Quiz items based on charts

☆ ☆ ☆ ☆ ☆ ☆ ☆

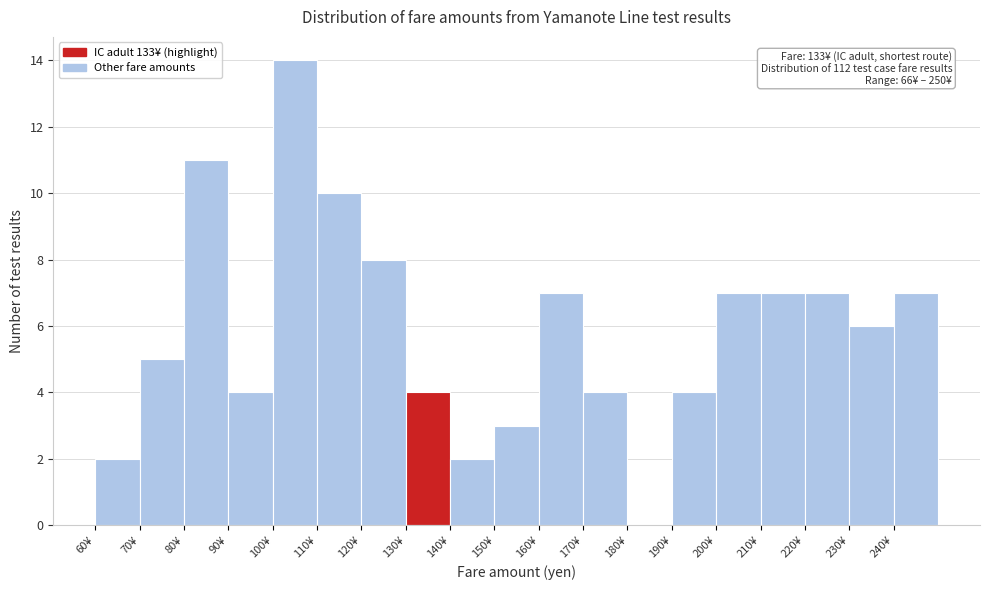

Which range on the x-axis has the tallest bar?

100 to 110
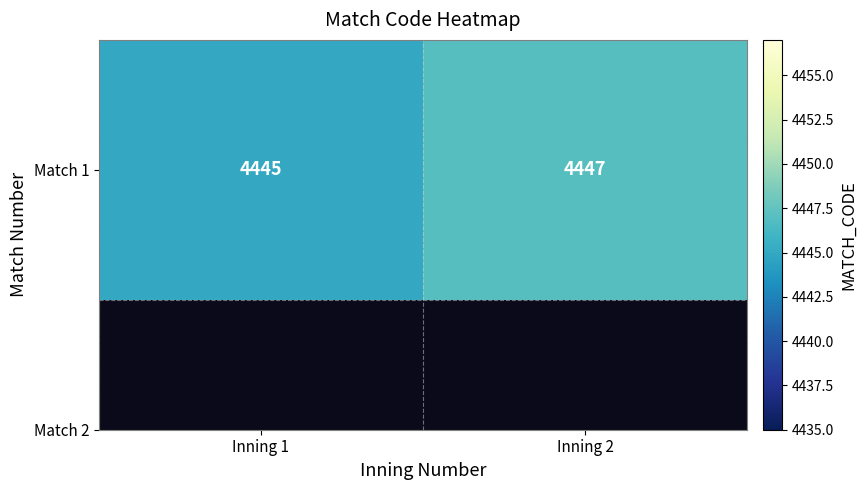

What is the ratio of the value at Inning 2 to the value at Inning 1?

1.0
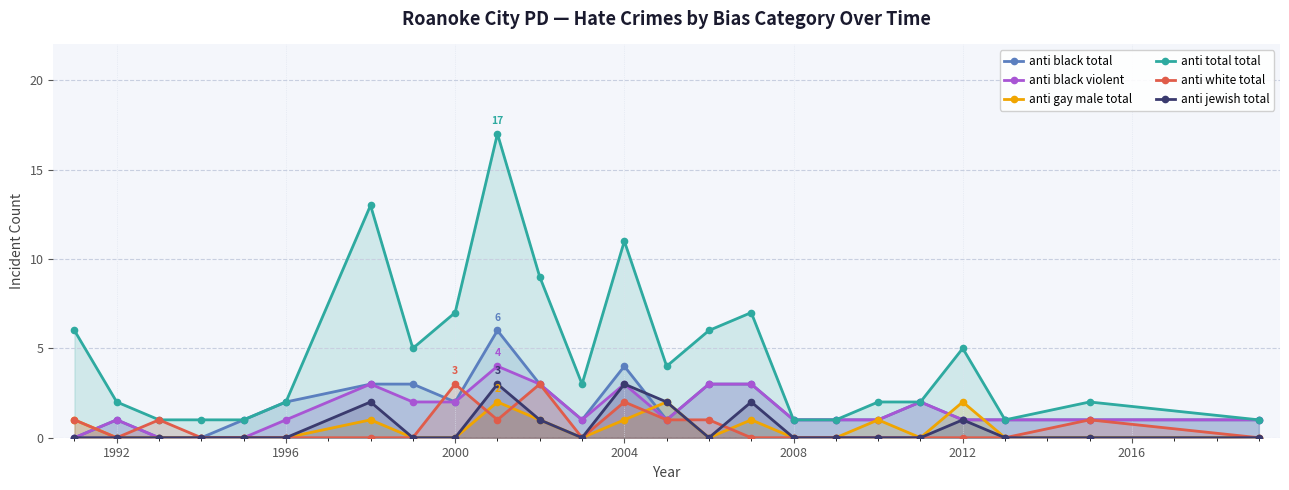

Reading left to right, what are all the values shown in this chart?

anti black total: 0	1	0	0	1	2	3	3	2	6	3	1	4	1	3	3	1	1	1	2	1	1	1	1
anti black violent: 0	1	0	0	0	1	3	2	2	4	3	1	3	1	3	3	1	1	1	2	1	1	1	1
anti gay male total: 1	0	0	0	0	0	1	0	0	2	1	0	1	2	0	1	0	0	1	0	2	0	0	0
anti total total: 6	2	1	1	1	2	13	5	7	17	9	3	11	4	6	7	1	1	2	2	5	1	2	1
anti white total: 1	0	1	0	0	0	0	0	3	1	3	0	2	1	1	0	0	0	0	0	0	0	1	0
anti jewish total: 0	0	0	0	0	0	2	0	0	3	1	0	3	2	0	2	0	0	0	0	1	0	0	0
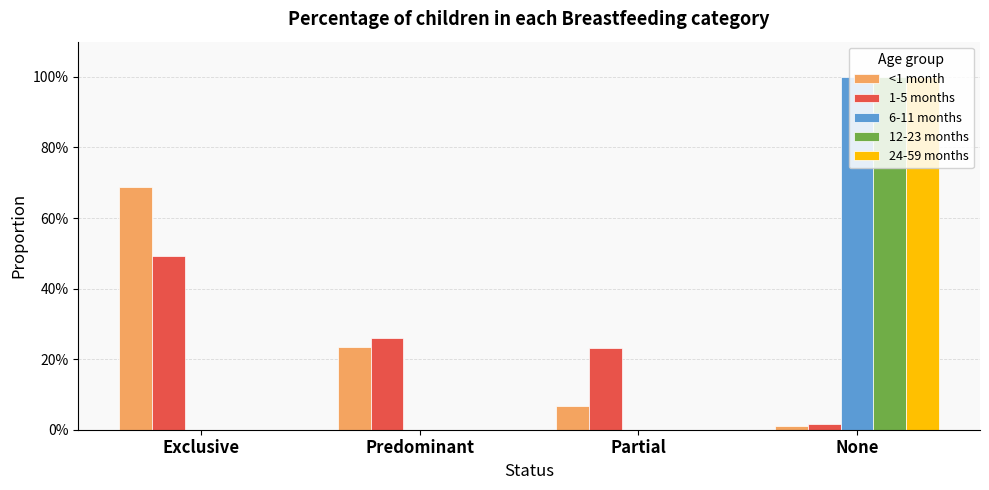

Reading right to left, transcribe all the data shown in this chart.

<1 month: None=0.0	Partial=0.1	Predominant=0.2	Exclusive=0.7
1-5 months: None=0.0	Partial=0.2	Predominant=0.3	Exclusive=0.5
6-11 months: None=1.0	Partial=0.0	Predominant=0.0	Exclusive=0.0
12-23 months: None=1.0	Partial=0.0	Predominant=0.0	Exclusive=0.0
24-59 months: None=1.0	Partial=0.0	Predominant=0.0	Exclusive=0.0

☆ ☆ ☆ ☆ ☆ ☆ ☆

EXERCISE REQUIREMENTS
Starting with the line that contains "What is the" and continuing through the end of the records, present every line as a numbered list, omitting blank lines. Leave the pictures out of the answer.

EXERCISE SOLUTION
1. What is the ratio of the value at Inning 2 to the value at Inning 1?
2. 1.0
3. Reading left to right, what are all the values shown in this chart?
4. anti black total: 0	1	0	0	1	2	3	3	2	6	3	1	4	1	3	3	1	1	1	2	1	1	1	1
5. anti black violent: 0	1	0	0	0	1	3	2	2	4	3	1	3	1	3	3	1	1	1	2	1	1	1	1
6. anti gay male total: 1	0	0	0	0	0	1	0	0	2	1	0	1	2	0	1	0	0	1	0	2	0	0	0
7. anti total total: 6	2	1	1	1	2	13	5	7	17	9	3	11	4	6	7	1	1	2	2	5	1	2	1
8. anti white total: 1	0	1	0	0	0	0	0	3	1	3	0	2	1	1	0	0	0	0	0	0	0	1	0
9. anti jewish total: 0	0	0	0	0	0	2	0	0	3	1	0	3	2	0	2	0	0	0	0	1	0	0	0
10. Reading right to left, transcribe all the data shown in this chart.
11. <1 month: None=0.0	Partial=0.1	Predominant=0.2	Exclusive=0.7
12. 1-5 months: None=0.0	Partial=0.2	Predominant=0.3	Exclusive=0.5
13. 6-11 months: None=1.0	Partial=0.0	Predominant=0.0	Exclusive=0.0
14. 12-23 months: None=1.0	Partial=0.0	Predominant=0.0	Exclusive=0.0
15. 24-59 months: None=1.0	Partial=0.0	Predominant=0.0	Exclusive=0.0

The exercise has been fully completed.